Tenfold increase in worm longevity: What’s in it for YOU? We reported in 2008 that worms could live 10 times their normal lifespan if they had a severe mutation in the “age-1” gene. This gene encodes an enzyme responsible for making PIP3, a molecule that tethers many enzymes to the inner cell membrane, where they are poised to interact with other enzymes in the same signaling pathway. The mutant worms that live extraordinarily long have no detectable PIP3, and most of their signaling pathways are silenced.
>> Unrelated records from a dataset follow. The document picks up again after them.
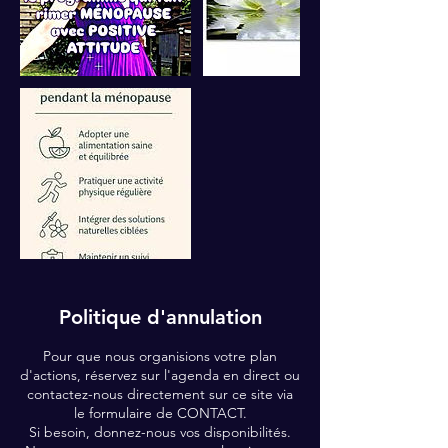
Politique d'annulation
Pour que nous organisions votre plan
d'actions, réservez sur l'agenda en direct ou
contactez-nous directement sur ce site via
le formulaire de CONTACT.
Si besoin, donnez-nous vos disponibilités.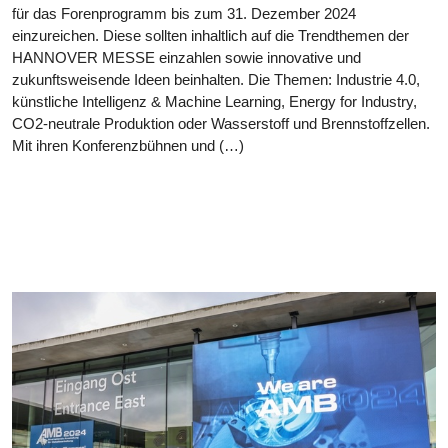
für das Forenprogramm bis zum 31. Dezember 2024
einzureichen. Diese sollten inhaltlich auf die Trendthemen der
HANNOVER MESSE einzahlen sowie innovative und
zukunftsweisende Ideen beinhalten. Die Themen: Industrie 4.0,
künstliche Intelligenz & Machine Learning, Energy for Industry,
CO2-neutrale Produktion oder Wasserstoff und Brennstoffzellen.
Mit ihren Konferenzbühnen und (…)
This is okay if you are living in a Petri dish with plentiful food and no bacteria or viruses. But we humans need dividing cells to fight infections, and one of the silenced pathways is needed for cell division! How could we benefit from what we found in the longest-lived mutants ever discovered, without being ravaged by diseases (or becoming worms)?
We decided to look beyond the mutated gene, to learn which proteins depend on its product, PIP3. Using an approach that combines proteomics and genetics, we discovered 81 proteins that have to bind PIP3 to do their jobs properly. We tested the effect of “knocking down” 6 of those, and confirmed that for at least 5 of them, worms with less of that protein lived longer and resisted stresses better.
So we think we have developed a novel method to discover new drug targets that together should extend human lifespan (maybe 10-fold, probably something a bit less dramatic!), while avoiding the unpleasant consequences of halting cell division.